WWCD? (What Would Cthulhu Do?) No, for the last time, I'm not a cultist!

Thursday, May 22, 2003

I'm Home...
I think that just about says it all, except for the fact that I am now in the process of searching for a job. It has to be some of the dullest drudgery out there. Oh well. There isn't anything I can do about, so why complain?

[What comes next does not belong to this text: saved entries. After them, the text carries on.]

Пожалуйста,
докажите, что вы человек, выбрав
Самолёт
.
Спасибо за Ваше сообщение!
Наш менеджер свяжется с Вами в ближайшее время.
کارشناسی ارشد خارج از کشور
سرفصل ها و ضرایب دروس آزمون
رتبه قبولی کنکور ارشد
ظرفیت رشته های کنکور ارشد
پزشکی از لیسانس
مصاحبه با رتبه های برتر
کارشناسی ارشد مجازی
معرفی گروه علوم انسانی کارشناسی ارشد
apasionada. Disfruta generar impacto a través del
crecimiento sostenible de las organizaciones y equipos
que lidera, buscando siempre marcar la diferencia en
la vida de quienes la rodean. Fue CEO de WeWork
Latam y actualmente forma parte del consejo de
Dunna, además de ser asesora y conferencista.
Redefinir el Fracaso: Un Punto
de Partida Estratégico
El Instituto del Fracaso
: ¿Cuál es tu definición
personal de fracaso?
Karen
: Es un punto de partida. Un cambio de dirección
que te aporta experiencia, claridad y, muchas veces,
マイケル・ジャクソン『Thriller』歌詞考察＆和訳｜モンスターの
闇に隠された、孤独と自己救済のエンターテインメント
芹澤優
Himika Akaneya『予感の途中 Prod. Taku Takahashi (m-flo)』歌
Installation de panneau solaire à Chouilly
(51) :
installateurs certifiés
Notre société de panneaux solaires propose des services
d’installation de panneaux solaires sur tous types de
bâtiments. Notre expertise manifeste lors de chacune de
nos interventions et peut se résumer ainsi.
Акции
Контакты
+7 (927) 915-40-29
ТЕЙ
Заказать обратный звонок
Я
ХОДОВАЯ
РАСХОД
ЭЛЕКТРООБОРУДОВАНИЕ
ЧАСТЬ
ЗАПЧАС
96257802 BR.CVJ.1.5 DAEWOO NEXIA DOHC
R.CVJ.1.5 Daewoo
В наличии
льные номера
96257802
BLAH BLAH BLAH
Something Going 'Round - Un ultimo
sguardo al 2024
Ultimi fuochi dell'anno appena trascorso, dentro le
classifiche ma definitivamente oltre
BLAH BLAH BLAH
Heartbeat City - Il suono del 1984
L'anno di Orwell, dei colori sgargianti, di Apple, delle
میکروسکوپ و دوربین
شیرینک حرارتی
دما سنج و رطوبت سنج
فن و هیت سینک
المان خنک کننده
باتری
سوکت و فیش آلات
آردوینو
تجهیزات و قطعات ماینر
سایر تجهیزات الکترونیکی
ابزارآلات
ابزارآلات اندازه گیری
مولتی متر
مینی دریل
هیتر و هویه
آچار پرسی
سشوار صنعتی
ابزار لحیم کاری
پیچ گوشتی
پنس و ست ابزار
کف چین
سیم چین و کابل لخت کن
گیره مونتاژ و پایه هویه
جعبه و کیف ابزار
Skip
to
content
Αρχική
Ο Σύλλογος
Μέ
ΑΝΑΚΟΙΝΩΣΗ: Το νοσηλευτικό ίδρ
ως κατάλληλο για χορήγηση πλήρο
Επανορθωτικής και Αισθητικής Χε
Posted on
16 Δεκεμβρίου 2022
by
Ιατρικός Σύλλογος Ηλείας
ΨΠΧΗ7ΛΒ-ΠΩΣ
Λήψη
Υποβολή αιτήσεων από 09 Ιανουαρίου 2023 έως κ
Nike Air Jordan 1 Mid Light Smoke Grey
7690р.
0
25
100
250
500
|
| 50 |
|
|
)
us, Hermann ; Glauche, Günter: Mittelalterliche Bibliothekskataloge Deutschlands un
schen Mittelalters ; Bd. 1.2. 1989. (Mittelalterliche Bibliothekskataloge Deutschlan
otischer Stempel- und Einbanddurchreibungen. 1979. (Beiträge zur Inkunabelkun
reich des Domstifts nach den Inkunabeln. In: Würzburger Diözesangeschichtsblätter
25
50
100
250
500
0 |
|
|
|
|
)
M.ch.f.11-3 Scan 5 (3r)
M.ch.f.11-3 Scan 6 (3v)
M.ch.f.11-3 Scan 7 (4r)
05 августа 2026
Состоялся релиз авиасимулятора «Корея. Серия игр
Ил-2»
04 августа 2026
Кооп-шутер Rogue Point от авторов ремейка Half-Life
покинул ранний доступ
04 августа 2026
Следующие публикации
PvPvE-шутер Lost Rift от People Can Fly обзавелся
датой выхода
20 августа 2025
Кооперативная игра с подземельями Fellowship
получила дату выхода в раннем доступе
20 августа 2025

On a completely unrelated topic, I was watching the original Star Wars (before George Lucas gave us all the prequel trilogy crap) yesterday, and I was immediately struck by how my most recent attempt at a relationship could be compared with the rebel attack on the first Death Star. Picture this. The girl is the Death Star's exhaust port. I would be Red Leader. I've just seen some poor soul in a Y-Wing get blown away, and now it's my turn. I get my wingmen, and I go for it. Without too much trouble, I have circumvented the automated defenses (i.e., her friends and room-mate). Score. Almost there. Almost there. Almost there. I activate my targeting computer. Almost there. Meanwhile, my wingmen are being systematically destroyed by Darth Vader (my rival for her affections), who has come up behind us with deadly intent. I achieve a targeting lock and fire my proton torpedoes and pull up. Next thing I know, Vader is on my tail and is in the process of forcibly blasting laser beams through my ass just when I thought I was in the clear. And my torpedoes missed. Wow, but I am a geek. To think that I relate this sort of thing back to Star Wars of all things. Isn't it humorous?